(Dataset excerpts Opens)

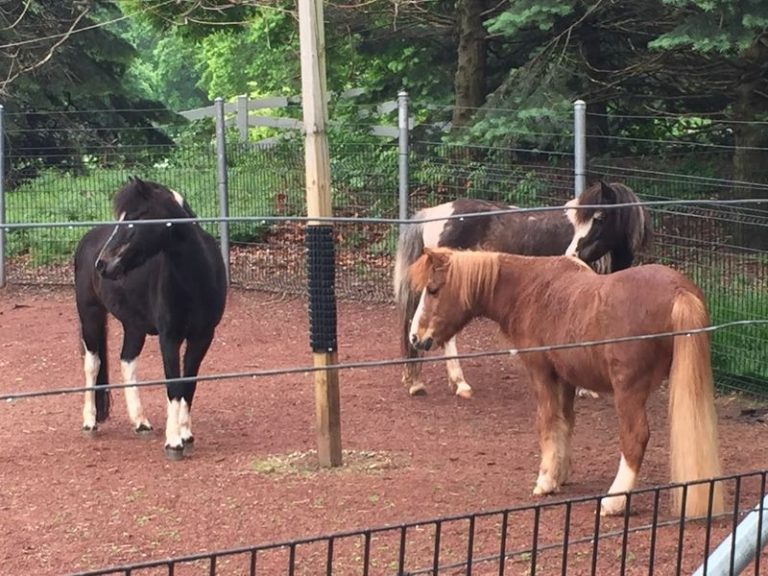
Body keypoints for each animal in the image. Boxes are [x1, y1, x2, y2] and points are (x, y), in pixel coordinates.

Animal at [74, 176, 227, 460]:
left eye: (135, 217)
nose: (103, 264)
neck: (196, 279)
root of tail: (88, 239)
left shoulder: (203, 337)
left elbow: (188, 384)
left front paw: (186, 434)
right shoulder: (170, 337)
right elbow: (173, 385)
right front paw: (174, 442)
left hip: (134, 326)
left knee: (127, 361)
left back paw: (141, 422)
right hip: (90, 315)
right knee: (92, 363)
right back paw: (89, 421)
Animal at [393, 181, 652, 399]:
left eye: (600, 218)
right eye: (592, 218)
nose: (572, 254)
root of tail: (432, 214)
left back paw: (416, 381)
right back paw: (460, 383)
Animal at [407, 247, 724, 518]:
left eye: (433, 289)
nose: (415, 337)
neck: (528, 290)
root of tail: (679, 291)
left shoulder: (541, 373)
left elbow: (547, 422)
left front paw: (546, 480)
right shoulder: (566, 378)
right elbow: (565, 422)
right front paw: (561, 473)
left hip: (628, 391)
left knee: (635, 438)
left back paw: (613, 502)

(Dataset excerpts Closes)

Please give the count of lines in the listing that include the string "back", with no words around it.

**Expected answer**
5